Ahora bien, en la Biblia hebrea el que un hombre perdone a otro hombre apenas se plantea como exigencia, pero sí algunas veces en el Talmud. Y ya en el libro de Jesús Ben Sira del siglo II a.C. (que sólo existe en traducción griega y no está por eso incluido en el canon) leemos: «Piensa en el final, deja la enemistad… piensa en la alianza del Altísimo y perdona la culpa» (Sir 28,6 s.).
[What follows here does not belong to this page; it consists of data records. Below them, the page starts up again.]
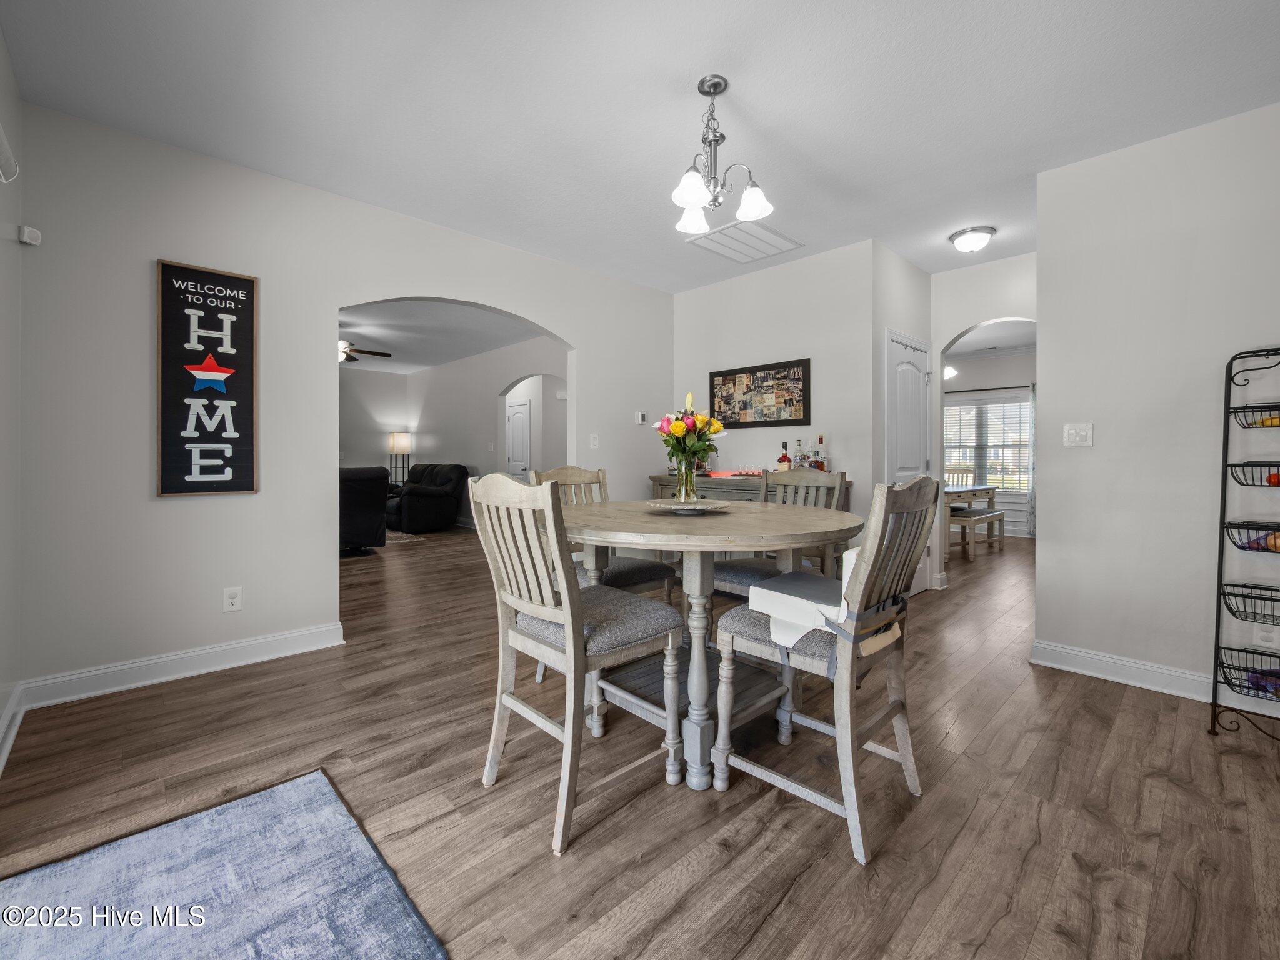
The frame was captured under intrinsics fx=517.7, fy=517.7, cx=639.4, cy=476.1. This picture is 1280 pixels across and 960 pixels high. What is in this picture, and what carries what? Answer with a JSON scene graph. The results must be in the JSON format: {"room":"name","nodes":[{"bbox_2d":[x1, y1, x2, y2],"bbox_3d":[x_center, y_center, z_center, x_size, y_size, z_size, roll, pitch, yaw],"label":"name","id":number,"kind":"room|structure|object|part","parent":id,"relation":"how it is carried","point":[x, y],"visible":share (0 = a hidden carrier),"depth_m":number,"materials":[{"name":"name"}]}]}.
{"room":"dining room","nodes":[
{"label":"dining room","id":0,"kind":"room"},
{"bbox_2d":[0,20,24,771],"bbox_3d":[-1.226,-0.297,0.612,0.132,2.712,4.650,-1,1,-44],"label":"left wall","id":1,"kind":"structure","parent":0,"point":[1,47],"depth_m":2.05,"materials":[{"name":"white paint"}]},
{"bbox_2d":[0,123,18,183],"bbox_3d":[-1.782,-1.041,1.292,0.104,0.123,1.363,-1,1,-44],"label":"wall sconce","id":2,"kind":"object","parent":1,"relation":"attached to","point":[1,140],"visible":1,"depth_m":1.73,"materials":[{"name":"white"}]},
{"bbox_2d":[0,680,25,773],"bbox_3d":[-1.212,0.979,0.713,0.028,0.120,4.372,-1,1,-44],"label":"baseboard","id":3,"kind":"structure","parent":1,"relation":"attached to","point":[6,754],"depth_m":2.03,"materials":[{"name":"white paint"}]},
{"bbox_2d":[13,101,673,698],"bbox_3d":[-1.215,-0.338,3.736,4.263,2.698,0.125,-1,1,-44],"label":"back wall","id":4,"kind":"structure","parent":0,"point":[335,302],"depth_m":2.69,"materials":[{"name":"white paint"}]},
{"bbox_2d":[18,225,41,245],"bbox_3d":[-2.688,-1.061,2.286,0.047,0.068,0.054,0,1,8],"label":"motion sensor","id":5,"kind":"object","parent":4,"relation":"attached to","point":[33,235],"visible":0.99,"depth_m":2.27,"materials":[{"name":"white"}]},
{"bbox_2d":[20,621,346,708],"bbox_3d":[-2.262,0.958,2.710,1.304,0.121,0.021,-1,1,-44],"label":"baseboard","id":6,"kind":"structure","parent":4,"relation":"attached to","point":[292,635],"depth_m":2.60,"materials":[{"name":"white paint"}]},
{"bbox_2d":[157,259,259,496],"bbox_3d":[-2.240,-0.491,2.700,0.403,1.182,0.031,-1,1,-44],"label":"wall sign","id":7,"kind":"object","parent":4,"relation":"attached to","point":[232,280],"visible":1,"depth_m":2.68,"materials":[{"name":"black wood"}]},
{"bbox_2d":[222,586,241,612],"bbox_3d":[-2.175,0.658,2.764,0.074,0.120,0.009,-1,1,-44],"label":"wall socket","id":8,"kind":"object","parent":4,"relation":"attached to","point":[232,600],"visible":0.98,"depth_m":2.76,"materials":[{"name":"white plastic"}]},
{"bbox_2d":[588,433,599,448],"bbox_3d":[-0.380,-0.290,4.320,0.074,0.124,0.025,-1,1,-44],"label":"light switch","id":9,"kind":"object","parent":4,"relation":"attached to","point":[592,439],"visible":0.98,"depth_m":4.31,"materials":[{"name":"white plastic"}]},
{"bbox_2d":[634,410,646,423],"bbox_3d":[0.007,-0.527,4.622,0.102,0.109,0.025,-1,1,-44],"label":"thermostat","id":10,"kind":"object","parent":4,"relation":"attached to","point":[640,418],"visible":0.99,"depth_m":4.60,"materials":[{"name":"white plastic"}]},
{"bbox_2d":[339,366,410,481],"bbox_3d":[-6.122,-0.536,8.166,4.944,2.705,0.121,-1,1,-44],"label":"room back wall","id":11,"kind":"structure","parent":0,"point":[385,391],"depth_m":9.33,"materials":[{"name":"paint"}]},
{"bbox_2d":[338,298,548,375],"bbox_3d":[-3.641,-1.868,6.377,5.399,0.108,6.897,-1,1,-44],"label":"living room ceiling","id":12,"kind":"structure","parent":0,"point":[433,361],"depth_m":6.59,"materials":[{"name":"white paint"}]},
{"bbox_2d":[338,340,391,362],"bbox_3d":[-3.814,-1.610,6.428,1.238,0.418,1.247,-1,1,-44],"label":"ceiling fan","id":13,"kind":"object","parent":12,"relation":"hanging from","point":[354,359],"visible":0.48,"depth_m":6.45,"materials":[{"name":"brown wood"}]},
{"bbox_2d":[410,334,566,527],"bbox_3d":[-2.128,-0.494,7.631,0.124,2.791,6.468,-1,1,-44],"label":"side wall","id":14,"kind":"structure","parent":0,"point":[486,391],"depth_m":8.01,"materials":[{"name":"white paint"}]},
{"bbox_2d":[504,398,531,475],"bbox_3d":[-2.090,-0.207,8.539,0.102,2.012,0.894,-1,1,-44],"label":"white door","id":15,"kind":"structure","parent":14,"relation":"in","point":[515,455],"depth_m":8.45,"materials":[{"name":"white paint"}]},
{"bbox_2d":[0,518,1279,959],"bbox_3d":[-0.030,1.055,5.331,11.014,0.091,11.455,-1,1,-44],"label":"floor","id":16,"kind":"structure","parent":0,"point":[1130,714],"depth_m":1.67,"materials":[{"name":"brown wood"}]},
{"bbox_2d":[0,768,448,959],"bbox_3d":[-0.967,1.047,1.005,0.906,0.012,1.423,-1,1,-44],"label":"rug","id":17,"kind":"object","parent":16,"relation":"on","point":[329,794],"visible":1,"depth_m":1.29,"materials":[{"name":"carpet"}]},
{"bbox_2d":[340,465,389,552],"bbox_3d":[-3.612,0.388,6.075,1.154,1.026,1.070,-1,1,-44],"label":"black armchair","id":18,"kind":"object","parent":16,"relation":"on","point":[364,499],"visible":0.4,"depth_m":5.87,"materials":[{"name":"black leather"}]},
{"bbox_2d":[388,431,411,485],"bbox_3d":[-4.244,0.015,9.183,0.352,1.578,0.353,-1,1,-44],"label":"floor lamp","id":19,"kind":"object","parent":16,"relation":"on","point":[404,445],"visible":0.83,"depth_m":9.07,"materials":[{"name":"metal"}]},
{"bbox_2d":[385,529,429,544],"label":"living room rug","id":20,"kind":"object","parent":16,"relation":"on","point":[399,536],"visible":0.28,"depth_m":7.14,"materials":[{"name":"carpet"}]},
{"bbox_2d":[384,462,467,533],"bbox_3d":[-3.552,0.329,8.297,0.959,1.019,1.751,-1,1,-44],"label":"recliner","id":21,"kind":"object","parent":16,"relation":"on","point":[412,493],"visible":0.86,"depth_m":7.82,"materials":[{"name":"black"}]},
{"bbox_2d":[466,473,684,855],"bbox_3d":[-0.220,0.519,1.742,0.564,1.051,0.520,-1,1,-44],"label":"dining chair","id":22,"kind":"object","parent":16,"relation":"on","point":[570,630],"visible":0.99,"depth_m":1.62,"materials":[{"name":"wood"}]},
{"bbox_2d":[530,460,679,687],"bbox_3d":[-0.182,0.487,2.644,0.507,1.065,0.575,-1,1,-44],"label":"dining chair","id":23,"kind":"object","parent":16,"relation":"on","point":[660,568],"visible":0.34,"depth_m":2.64,"materials":[{"name":"wood"}]},
{"bbox_2d":[557,498,856,791],"bbox_3d":[0.194,0.608,2.101,1.238,0.891,1.257,-1,1,-44],"label":"dining table","id":24,"kind":"object","parent":16,"relation":"on","point":[711,534],"visible":0.86,"depth_m":1.83,"materials":[{"name":"wood"}]},
{"bbox_2d":[642,497,733,515],"bbox_3d":[0.201,0.128,2.153,0.389,0.033,0.391,0,1,18],"label":"tray","id":25,"kind":"object","parent":24,"relation":"on","point":[666,507],"visible":0.89,"depth_m":2.10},
{"bbox_2d":[674,461,699,501],"bbox_3d":[0.207,0.025,2.281,0.106,0.161,0.107,-1,1,-44],"label":"glass vase","id":26,"kind":"object","parent":25,"relation":"on","point":[687,493],"visible":0.92,"depth_m":2.25,"materials":[{"name":"clear glass"}]},
{"bbox_2d":[653,391,726,476],"bbox_3d":[0.214,-0.130,2.268,0.319,0.452,0.319,-1,1,-44],"label":"flower bouquet","id":27,"kind":"object","parent":26,"relation":"in","point":[677,429],"visible":0.95,"depth_m":2.22,"materials":[{"name":"plant"}]},
{"bbox_2d":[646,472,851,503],"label":"sideboard","id":28,"kind":"object","parent":16,"relation":"on","point":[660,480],"visible":0.19,"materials":[{"name":"grey wood"}]},
{"bbox_2d":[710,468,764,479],"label":"red tray","id":29,"kind":"object","parent":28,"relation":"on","point":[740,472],"visible":0.84,"depth_m":4.15,"materials":[{"name":"red"}]},
{"bbox_2d":[776,440,791,470],"bbox_3d":[1.142,-0.129,4.098,0.087,0.291,0.090,-1,1,-44],"label":"liquor bottle","id":30,"kind":"object","parent":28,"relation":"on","point":[782,458],"visible":0.91,"depth_m":4.07,"materials":[{"name":"red glass"}]},
{"bbox_2d":[793,437,805,470],"bbox_3d":[1.241,-0.140,4.042,0.073,0.309,0.075,-1,1,-44],"label":"liquor bottle","id":31,"kind":"object","parent":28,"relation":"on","point":[799,442],"visible":0.84,"depth_m":4.02,"materials":[{"name":"clear glass"}]},
{"bbox_2d":[813,433,826,470],"bbox_3d":[1.364,-0.148,3.905,0.079,0.340,0.081,-1,1,-44],"label":"liquor bottle","id":32,"kind":"object","parent":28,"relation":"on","point":[820,439],"visible":0.82,"depth_m":3.88,"materials":[{"name":"glass"}]},
{"bbox_2d":[708,466,851,602],"bbox_3d":[0.687,0.499,2.631,0.571,1.057,0.507,-1,1,-44],"label":"dining chair","id":33,"kind":"object","parent":16,"relation":"on","point":[737,574],"visible":0.35,"depth_m":2.62,"materials":[{"name":"grey wood"}]},
{"bbox_2d":[714,475,936,865],"bbox_3d":[0.605,0.525,1.711,0.520,1.043,0.572,-1,1,-44],"label":"dining chair","id":34,"kind":"object","parent":16,"relation":"on","point":[846,792],"visible":0.95,"depth_m":1.57,"materials":[{"name":"wood"}]},
{"bbox_2d":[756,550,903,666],"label":"booster seat","id":35,"kind":"object","parent":34,"relation":"on","point":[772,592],"visible":0.56,"depth_m":1.61,"materials":[{"name":"white plastic"}]},
{"bbox_2d":[944,466,974,487],"bbox_3d":[4.390,0.350,7.280,0.487,1.036,0.476,0,1,-29],"label":"wooden chair","id":36,"kind":"object","parent":16,"relation":"on","point":[957,472],"visible":0.31,"depth_m":7.39,"materials":[{"name":"wood"}]},
{"bbox_2d":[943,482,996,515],"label":"dining table","id":37,"kind":"object","parent":16,"relation":"on","point":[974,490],"visible":0.36,"depth_m":6.23,"materials":[{"name":"wood"}]},
{"bbox_2d":[948,506,1006,558],"bbox_3d":[3.975,0.690,6.217,1.324,0.458,0.355,-1,1,-44],"label":"bench","id":38,"kind":"object","parent":16,"relation":"on","point":[997,514],"visible":0.7,"depth_m":5.96,"materials":[{"name":"brown wood"}]},
{"bbox_2d":[1206,343,1279,739],"bbox_3d":[2.636,0.254,1.986,0.358,1.567,0.571,-1,1,-44],"label":"wire rack","id":39,"kind":"object","parent":16,"relation":"on","point":[1215,681],"visible":0.99,"depth_m":2.13,"materials":[{"name":"black metal"}]},
{"bbox_2d":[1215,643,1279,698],"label":"wire basket","id":40,"kind":"object","parent":39,"relation":"attached to","point":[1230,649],"visible":0.85,"depth_m":2.15,"materials":[{"name":"black metal"}]},
{"bbox_2d":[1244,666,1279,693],"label":"snack bag","id":41,"kind":"object","parent":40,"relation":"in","point":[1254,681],"visible":0.68,"depth_m":2.13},
{"bbox_2d":[1220,582,1279,626],"bbox_3d":[2.623,0.532,2.052,0.298,0.132,0.403,-1,1,-44],"label":"wire basket","id":42,"kind":"object","parent":39,"relation":"attached to","point":[1275,600],"visible":0.98,"depth_m":2.13,"materials":[{"name":"black metal"}]},
{"bbox_2d":[1227,461,1279,486],"bbox_3d":[2.622,-0.003,2.046,0.279,0.100,0.379,-1,1,-44],"label":"wire basket","id":43,"kind":"object","parent":39,"relation":"in","point":[1278,480],"visible":0.98,"depth_m":2.11,"materials":[{"name":"black metal"}]},
{"bbox_2d":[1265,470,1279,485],"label":"fruit","id":44,"kind":"object","parent":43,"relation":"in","point":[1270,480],"visible":0.77,"depth_m":2.09,"materials":[{"name":"food"}]},
{"bbox_2d":[1229,522,1279,553],"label":"wire basket","id":45,"kind":"object","parent":39,"relation":"in","point":[1241,547],"visible":0.92,"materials":[{"name":"black metal"}]},
{"bbox_2d":[1233,403,1279,428],"bbox_3d":[2.641,-0.245,2.066,0.240,0.093,0.335,-1,1,-44],"label":"wire basket","id":46,"kind":"object","parent":39,"relation":"in","point":[1275,425],"visible":0.96,"depth_m":2.11,"materials":[{"name":"black metal"}]},
{"bbox_2d":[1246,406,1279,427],"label":"fruit","id":47,"kind":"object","parent":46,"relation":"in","point":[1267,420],"visible":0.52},
{"bbox_2d":[0,0,1279,291],"bbox_3d":[0.652,-1.704,3.075,7.232,0.101,7.392,-1,1,-44],"label":"ceiling","id":48,"kind":"structure","parent":0,"point":[997,214],"depth_m":2.26,"materials":[{"name":"white paint"}]},
{"bbox_2d":[669,73,774,235],"bbox_3d":[0.303,-1.368,2.201,0.456,0.569,0.457,-1,1,-44],"label":"chandelier","id":49,"kind":"object","parent":48,"relation":"hanging from","point":[695,194],"visible":1,"depth_m":2.17,"materials":[{"name":"silver metal"}]},
{"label":"shade","id":50,"kind":"part","parent":49,"relation":"part of","materials":[{"name":"white glass"}]},
{"bbox_2d":[683,219,803,262],"bbox_3d":[0.746,-1.681,3.723,0.632,0.015,0.542,-1,1,-44],"label":"ceiling vent","id":51,"kind":"object","parent":48,"relation":"attached to","point":[740,256],"visible":1,"depth_m":3.70,"materials":[{"name":"white metal"}]},
{"bbox_2d":[948,225,995,252],"bbox_3d":[2.317,-1.624,3.616,0.269,0.126,0.269,-1,1,-44],"label":"ceiling light","id":52,"kind":"object","parent":48,"relation":"attached to","point":[963,245],"visible":0.99,"depth_m":3.55,"materials":[{"name":"white glass"}]},
{"bbox_2d":[673,239,884,558],"bbox_3d":[1.009,-0.357,4.401,0.125,2.708,1.871,-1,1,-44],"label":"back wall","id":53,"kind":"structure","parent":0,"point":[756,348],"depth_m":4.06,"materials":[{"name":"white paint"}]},
{"bbox_2d":[708,358,811,429],"bbox_3d":[0.968,-0.653,4.266,0.028,0.511,0.912,-1,1,-44],"label":"framed picture","id":54,"kind":"object","parent":53,"relation":"attached to","point":[804,415],"visible":1,"depth_m":4.22,"materials":[{"name":"brown"}]},
{"bbox_2d":[873,243,934,598],"bbox_3d":[2.082,-0.355,4.170,1.037,2.705,0.134,-1,1,-44],"label":"pantry wall","id":55,"kind":"structure","parent":0,"point":[894,256],"depth_m":3.89,"materials":[{"name":"white paint"}]},
{"bbox_2d":[885,330,931,590],"bbox_3d":[2.206,-0.045,4.177,0.795,2.069,0.092,-1,1,-44],"label":"door","id":56,"kind":"structure","parent":55,"relation":"in","point":[905,372],"depth_m":4.18,"materials":[{"name":"white paint"}]},
{"bbox_2d":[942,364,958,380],"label":"ceiling light","id":57,"kind":"object","parent":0,"point":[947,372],"visible":0.41,"depth_m":6.45,"materials":[{"name":"white glass"}]},
{"bbox_2d":[930,252,1036,585],"bbox_3d":[2.888,-0.357,4.051,0.123,2.703,1.421,-1,1,-44],"label":"hallway wall","id":58,"kind":"structure","parent":0,"point":[968,321],"depth_m":4.25,"materials":[{"name":"white paint"}]},
{"bbox_2d":[941,349,1034,538],"bbox_3d":[5.584,-0.481,7.675,0.133,2.763,4.524,-1,1,-44],"label":"dining room wall","id":59,"kind":"structure","parent":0,"point":[987,380],"depth_m":7.81,"materials":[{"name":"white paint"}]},
{"bbox_2d":[944,392,1029,493],"bbox_3d":[5.280,-0.474,7.998,0.143,1.444,1.710,-1,1,-44],"label":"window","id":60,"kind":"structure","parent":59,"relation":"in","point":[989,407],"depth_m":7.94,"materials":[{"name":"white glass"}]},
{"bbox_2d":[943,383,1033,393],"bbox_3d":[5.211,-1.299,7.693,0.118,0.053,1.884,-1,1,-44],"label":"curtain rod","id":61,"kind":"object","parent":59,"relation":"attached to","point":[1005,388],"visible":0.65,"depth_m":7.67,"materials":[{"name":"black metal"}]},
{"bbox_2d":[1027,383,1037,537],"bbox_3d":[5.831,-0.220,7.352,0.080,2.242,0.484,-1,1,-44],"label":"curtain","id":62,"kind":"object","parent":61,"relation":"hanging from","point":[1032,501],"visible":0.32,"depth_m":7.49,"materials":[{"name":"grey fabric"}]},
{"bbox_2d":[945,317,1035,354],"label":"dining room ceiling","id":63,"kind":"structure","parent":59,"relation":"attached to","point":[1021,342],"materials":[{"name":"white paint"}]},
{"bbox_2d":[1033,100,1279,707],"bbox_3d":[3.169,-0.298,1.897,0.121,2.670,2.704,-1,1,-44],"label":"right wall","id":64,"kind":"structure","parent":0,"point":[1045,544],"depth_m":2.50,"materials":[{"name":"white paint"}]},
{"bbox_2d":[1063,421,1093,446],"bbox_3d":[2.332,-0.221,2.756,0.017,0.122,0.117,-1,1,-44],"label":"light switch","id":65,"kind":"object","parent":64,"relation":"attached to","point":[1082,434],"visible":0.98,"depth_m":2.76,"materials":[{"name":"white plastic"}]},
{"bbox_2d":[1027,638,1279,715],"bbox_3d":[3.059,0.977,1.917,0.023,0.119,2.564,-1,1,-44],"label":"baseboard","id":66,"kind":"structure","parent":64,"relation":"attached to","point":[1098,657],"depth_m":2.55,"materials":[{"name":"white paint"}]},
{"bbox_2d":[1253,622,1278,648],"bbox_3d":[2.796,0.706,2.306,0.009,0.118,0.072,-1,1,-44],"label":"wall socket","id":67,"kind":"object","parent":64,"relation":"attached to","point":[1262,633],"visible":0.93,"depth_m":2.31,"materials":[{"name":"white plastic"}]}
]}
¿Mas cuántas veces no se han perdonado los cristianos mutuamente las culpas ni tampoco las han perdonado a los demás? Y ¿cuántas veces, entre las «naciones cristianas», no se han hecho llamamientos en el transcurso de los siglos no al perdón sino a la venganza, lo que forzosamente endurecía el corazón de los pueblos, fomentaba el odio y, finalmente, llevaba a más guerras y más derramamiento de sangre? Muestra de ello es esa irreconciliable «enemistad hereditaria» de Alemania y Francia a través de los siglos, una enemistad imbuida del espíritu de la revancha mutua, con el resultado de tres grandes guerras y un número de víctimas muy superior al de las víctimas del Holocausto.
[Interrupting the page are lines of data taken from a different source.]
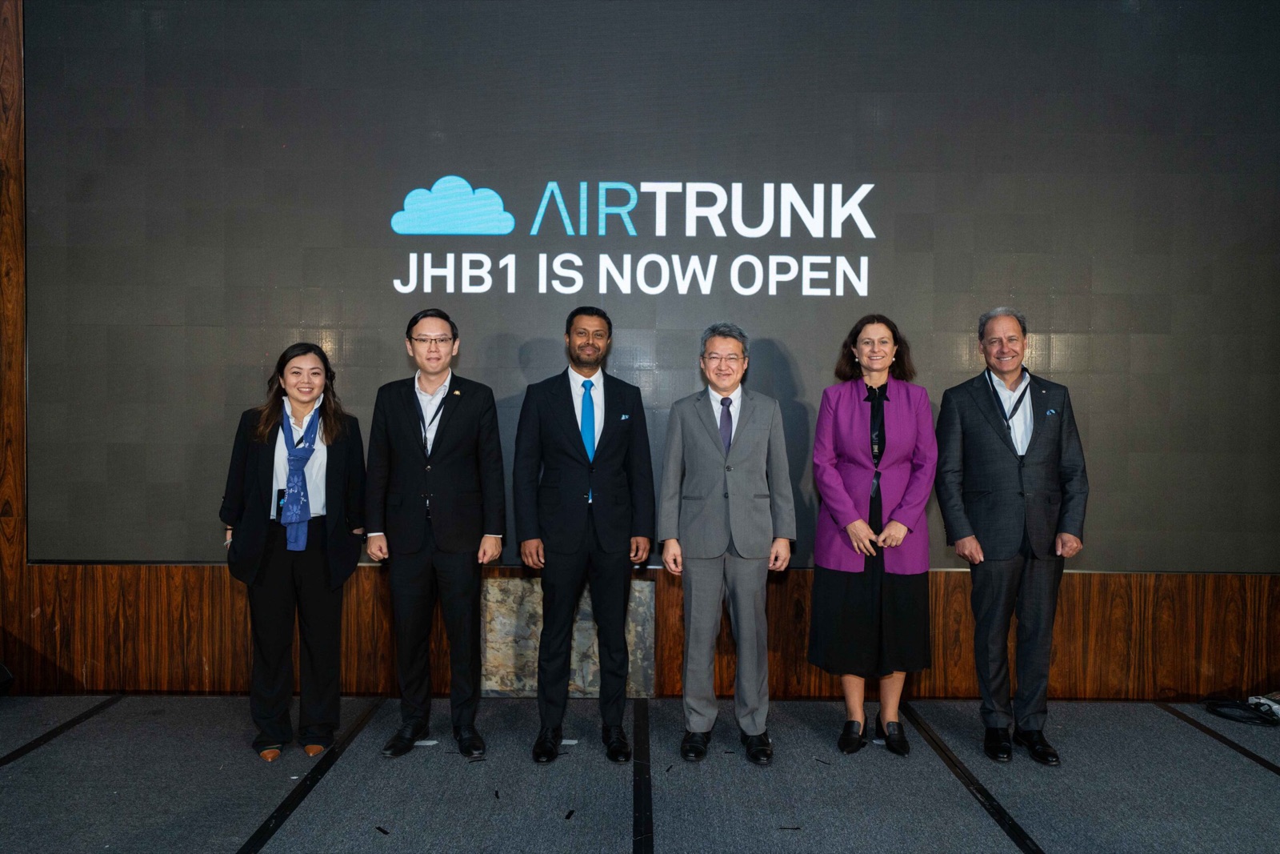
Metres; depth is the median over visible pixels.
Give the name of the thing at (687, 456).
man
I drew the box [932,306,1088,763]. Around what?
man
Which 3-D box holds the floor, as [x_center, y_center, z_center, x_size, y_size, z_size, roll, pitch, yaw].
[0.164,1.395,1.654,9.093,0.124,6.626,0,1,0]
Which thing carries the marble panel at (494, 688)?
attached to the wall
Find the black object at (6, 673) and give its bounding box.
[0,660,14,694]
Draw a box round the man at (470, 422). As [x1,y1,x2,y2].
[362,309,507,762]
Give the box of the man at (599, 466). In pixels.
[512,308,655,763]
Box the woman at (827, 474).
[805,313,935,754]
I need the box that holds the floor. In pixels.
[0,692,1279,853]
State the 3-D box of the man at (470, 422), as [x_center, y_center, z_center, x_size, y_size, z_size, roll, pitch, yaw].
[-0.828,0.416,3.937,0.547,1.735,0.581,0,1,0]
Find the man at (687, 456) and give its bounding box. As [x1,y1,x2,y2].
[657,324,795,765]
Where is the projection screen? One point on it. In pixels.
(860, 240)
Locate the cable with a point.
(1228, 715)
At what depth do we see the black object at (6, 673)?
4.32 m
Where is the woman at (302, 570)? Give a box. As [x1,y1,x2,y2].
[218,343,371,762]
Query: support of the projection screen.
attached to the wall
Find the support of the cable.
on the floor
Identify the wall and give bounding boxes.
[0,0,1279,700]
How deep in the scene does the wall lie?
4.60 m
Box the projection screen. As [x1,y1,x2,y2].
[32,0,1279,570]
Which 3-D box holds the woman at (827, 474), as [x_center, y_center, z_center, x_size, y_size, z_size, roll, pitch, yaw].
[0.955,0.445,3.977,0.523,1.691,0.635,0,1,0]
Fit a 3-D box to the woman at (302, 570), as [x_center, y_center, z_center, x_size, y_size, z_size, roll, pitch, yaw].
[-1.388,0.504,3.880,0.576,1.541,0.650,0,1,0]
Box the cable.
[1203,694,1279,726]
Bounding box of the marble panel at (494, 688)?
[477,575,656,697]
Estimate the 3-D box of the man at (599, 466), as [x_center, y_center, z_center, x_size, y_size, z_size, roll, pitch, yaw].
[-0.235,0.411,3.932,0.550,1.751,0.585,0,1,0]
Yo me pregunto si el mensaje de Jesús sobre el perdón de los pecados no podría ser en esta situación un
reto a los judíos y, sobre todo, a los cristianos
, el reto de la renovación espiritual y del cambio interior, que, además, tendría muy importantes consecuencias políticas. Pues no es secundario, accesorio, sino absolutamente central el lugar que ocupa la siguiente exigencia de Jesús: no hay reconciliación con Dios sin reconciliación en el terreno interpersonal. El perdón de Dios está vinculado al perdón recíproco de los hombres. Por eso, en el Padrenuestro, después de pedir que venga el reino de Dios y que se haga su voluntad, se pide también: «Perdónanos nuestras deudas como también perdonamos a nuestros deudores» (Mt 6,12). Y a continuación viene esta advertencia: «Pues si perdonáis a los hombres, también os perdonará vuestro Padre celestial. Pero si no perdonáis a los hombres, vuestro Padre tampoco os perdonará» (Mt 6,14 s.). El hombre no puede recibir el gran perdón de Dios y negar a su vez el pequeño perdón a su prójimo; es su deber transmitir a los demás el perdón recibido. Éste es, pues, el sentido de la parábola del rey magnánimo y el sentido de aquella frase provocadora de que el hombre no ha de perdonar siete veces, o sea, con cierta frecuencia, sino setenta y siete veces, es decir, indefinidamente.

Tal exigencia de perdón no admite, por supuesto, interpretaciones de orden jurídico. Con ella no se promulga
una nueva ley
acorde con el principio: hay que perdonar 77 veces, pero no 78. Así, pues, la exigencia de Jesús no puede convertirse en ley estatal; los tribunales de los hombres no quedan anulados por ella.
Pero
la exigencia de Jesús es un
llamamiento moral
a la magnanimidad y a la generosidad del hombre, al individuo humano —también, en determinadas circunstancias, a los representantes de los Estados— para que en una situación precisa hagan caso omiso de la ley: para que perdonen siempre, cada vez.

Esto podría tener la mayor relevancia no sólo para los miembros de una familia, para marido y mujer, para las relaciones entre amigos, sino también para el diálogo de las religiones. Cuántas cosas cambiarían si cristianos y judíos, cristianos y musulmanes, y, de extraodinaria importancia en la explosiva situación actual, si judíos y musulmanes se acercaran unos a otros dispuestos a perdonarse los pecados —el odio, la hostilidad, los actos de terrorismo, las guerras—, conscientes de que el Dios de Abrahán, en el que creen en común judíos, cristianos y musulmanes, tiene misericordia de todos, y que esa misericordia debe ser transmitida a los demás. El mundo presentaría un aspecto diferente si cristianos, judíos y musulmanes aprendiesen a tratarse unos a otros con el espíritu del «perdón de los pecados».